*** Block opens ***

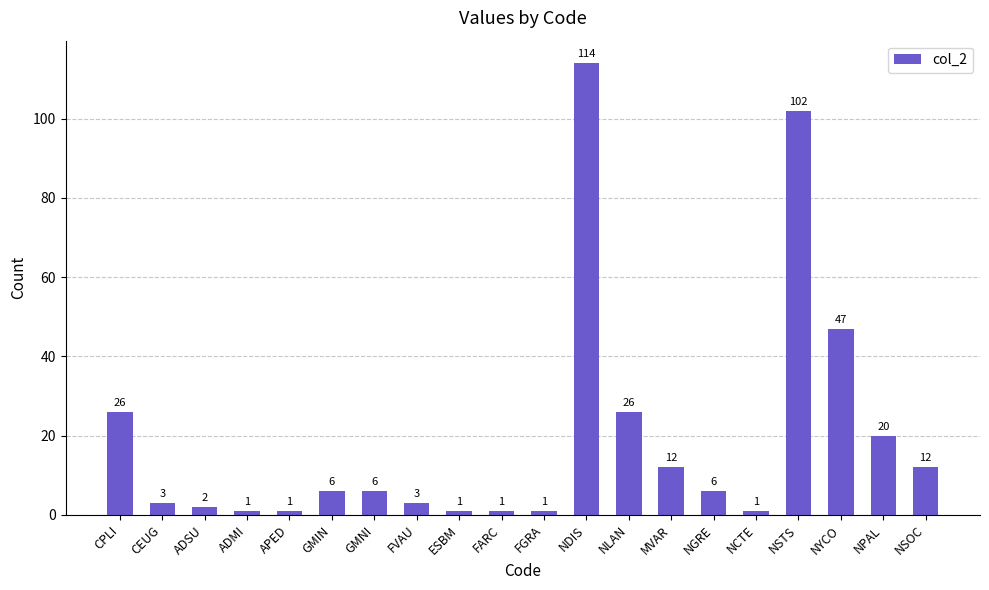

What is the label of the 18th bar from the left?

NYCO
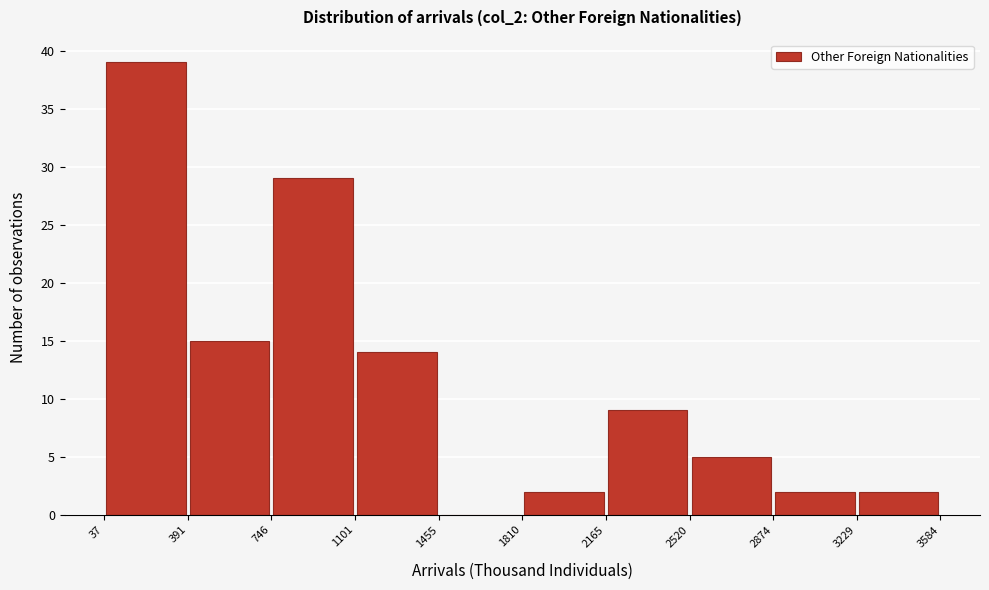

What is the height of the bar covering 2165 to 2520 on the x-axis? The values are not printed on the chart, so give them approximately, as read against the axis.

9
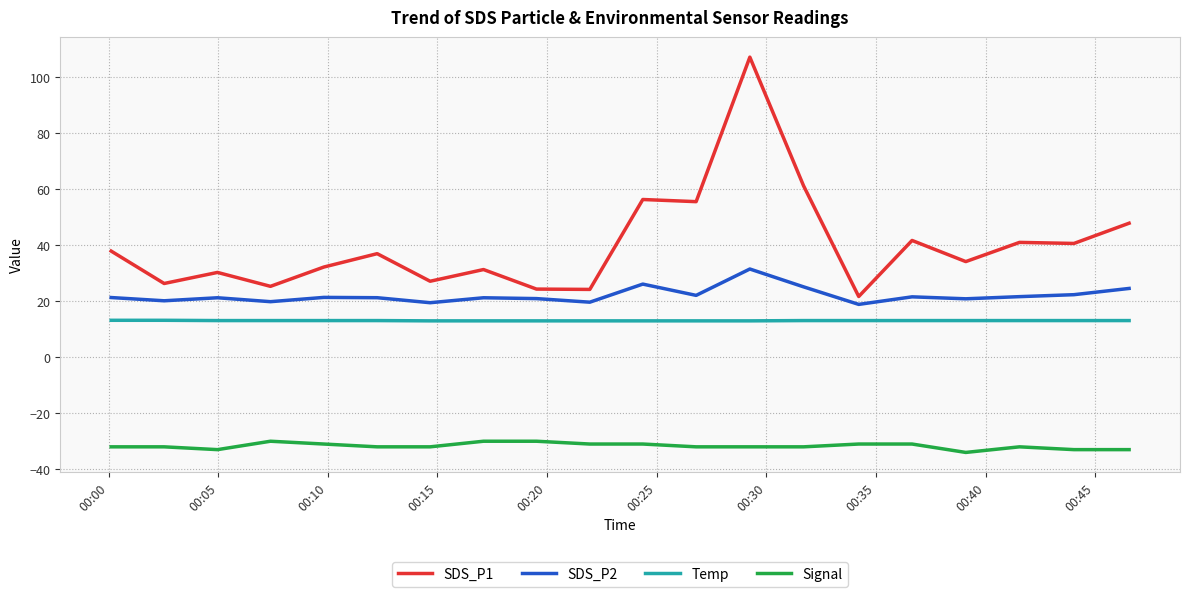

True or false: Signal and SDS_P2 cross at least once.

False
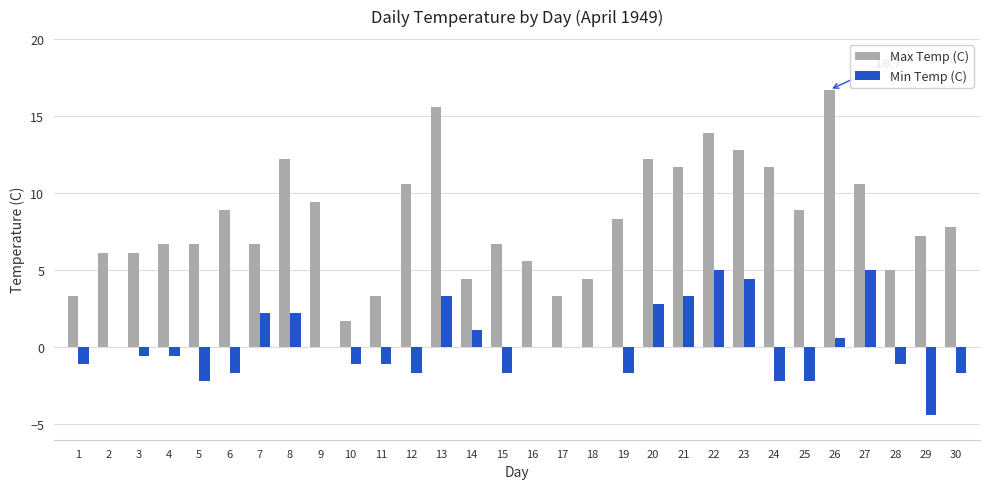

The value of Max Temp (C) at 30 is 7.8. True or false?

True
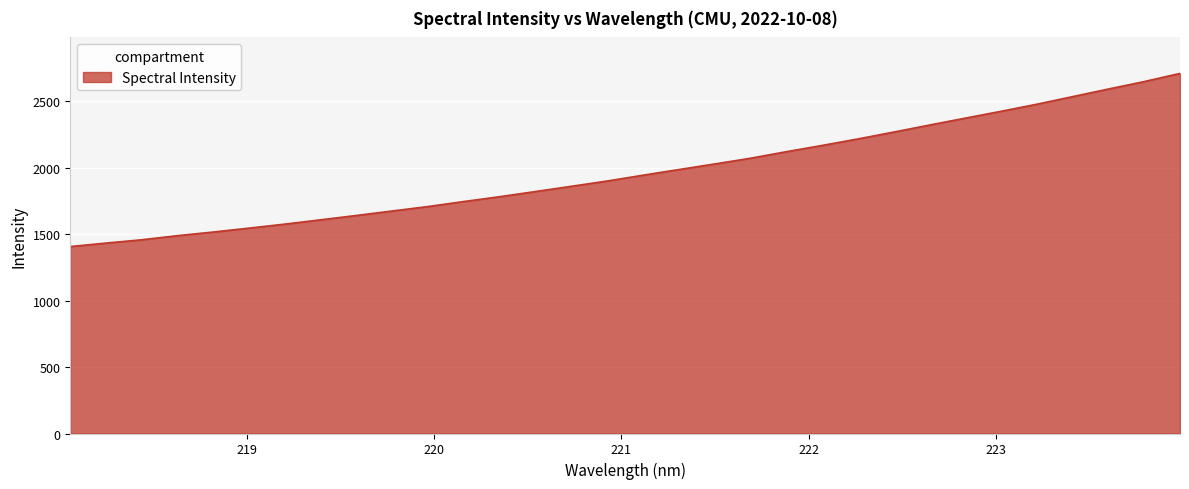

What is the minimum value shown in the chart?

1407.1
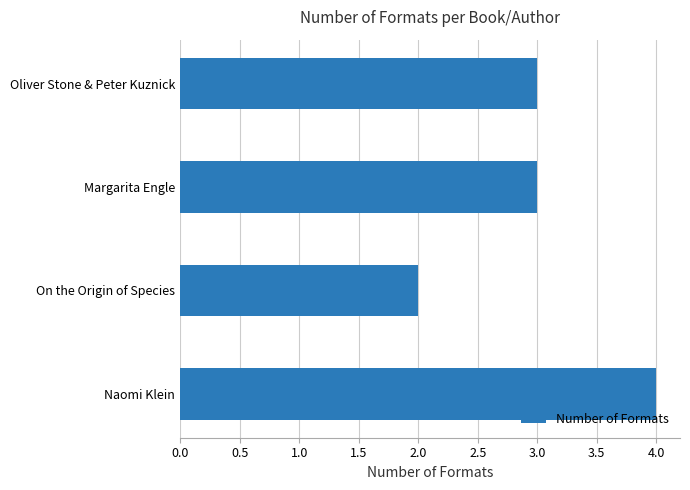

What is the average value?

3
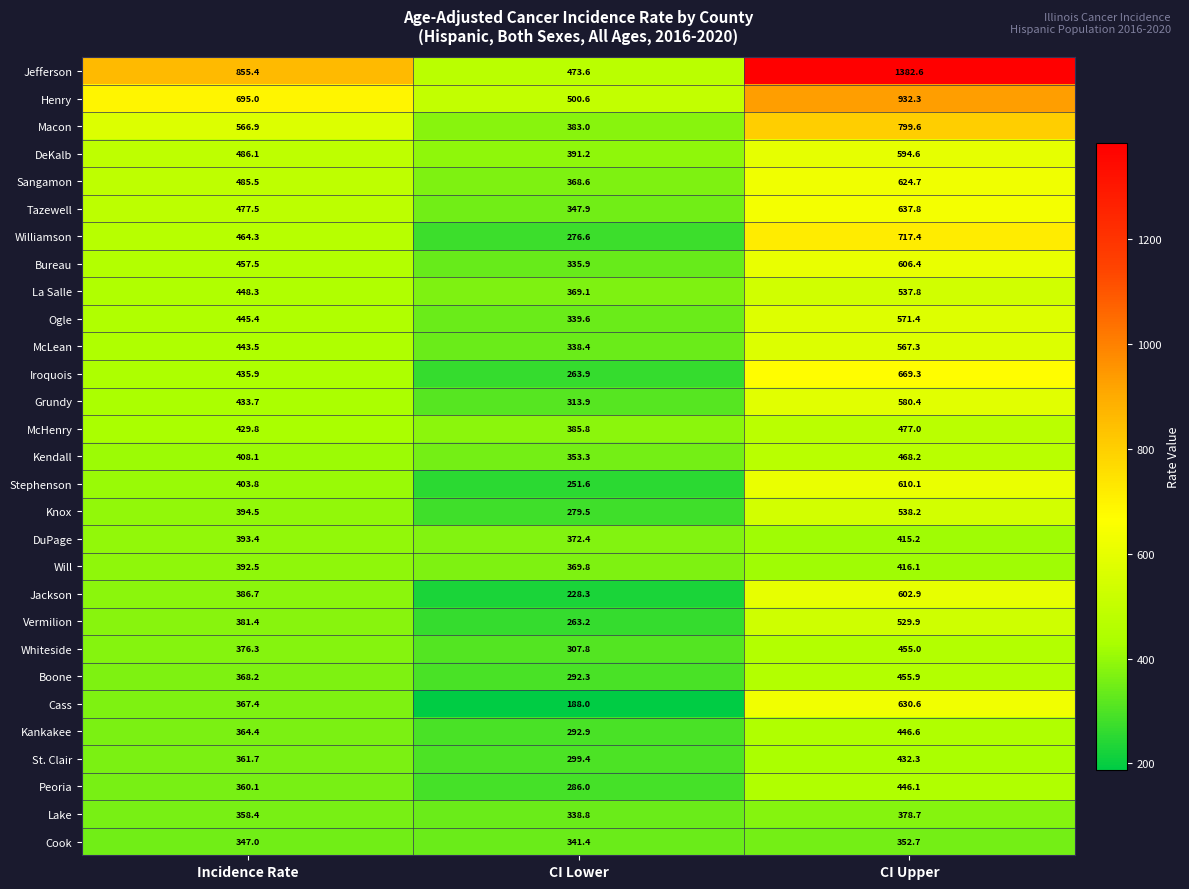

The value of Will at Incidence Rate is 148.0. True or false?

False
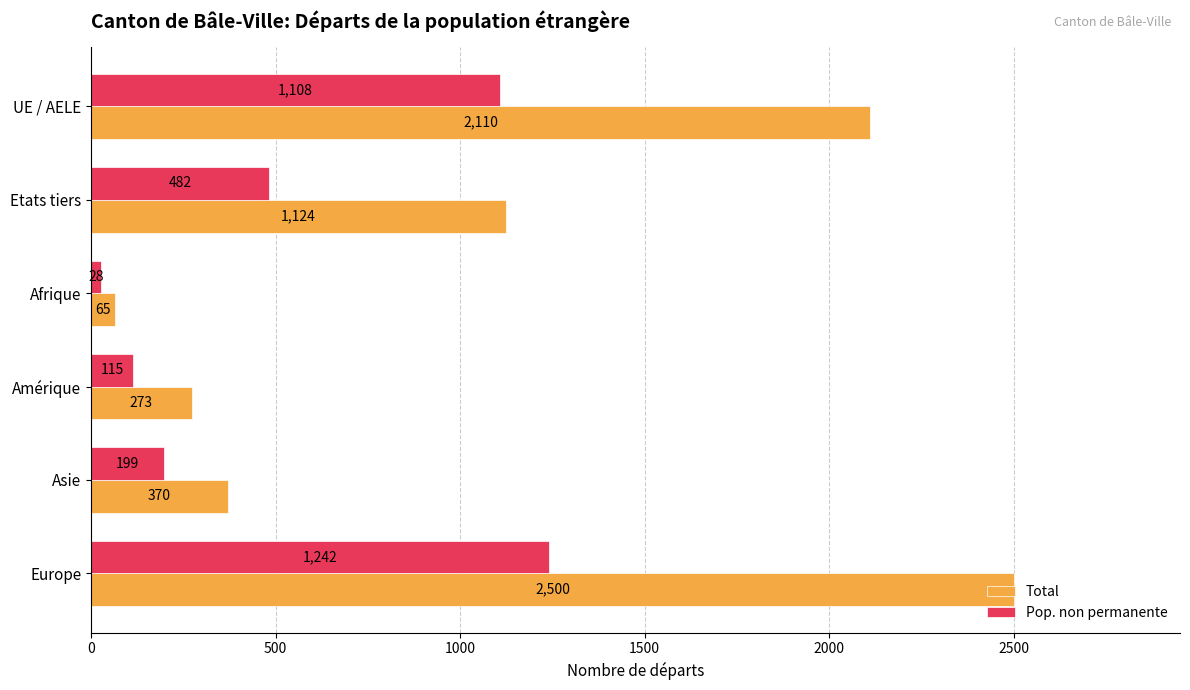

How many data points in Pop. non permanente are less than 482?

3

*** Block closes ***

## Task objective:
Reproduce all of the material above word for word, omitting the pictures.

## Output:
What is the label of the 18th bar from the left?

NYCO

What is the height of the bar covering 2165 to 2520 on the x-axis? The values are not printed on the chart, so give them approximately, as read against the axis.

9

True or false: Signal and SDS_P2 cross at least once.

False

The value of Max Temp (C) at 30 is 7.8. True or false?

True

What is the minimum value shown in the chart?

1407.1

What is the average value?

3

The value of Will at Incidence Rate is 148.0. True or false?

False

How many data points in Pop. non permanente are less than 482?

3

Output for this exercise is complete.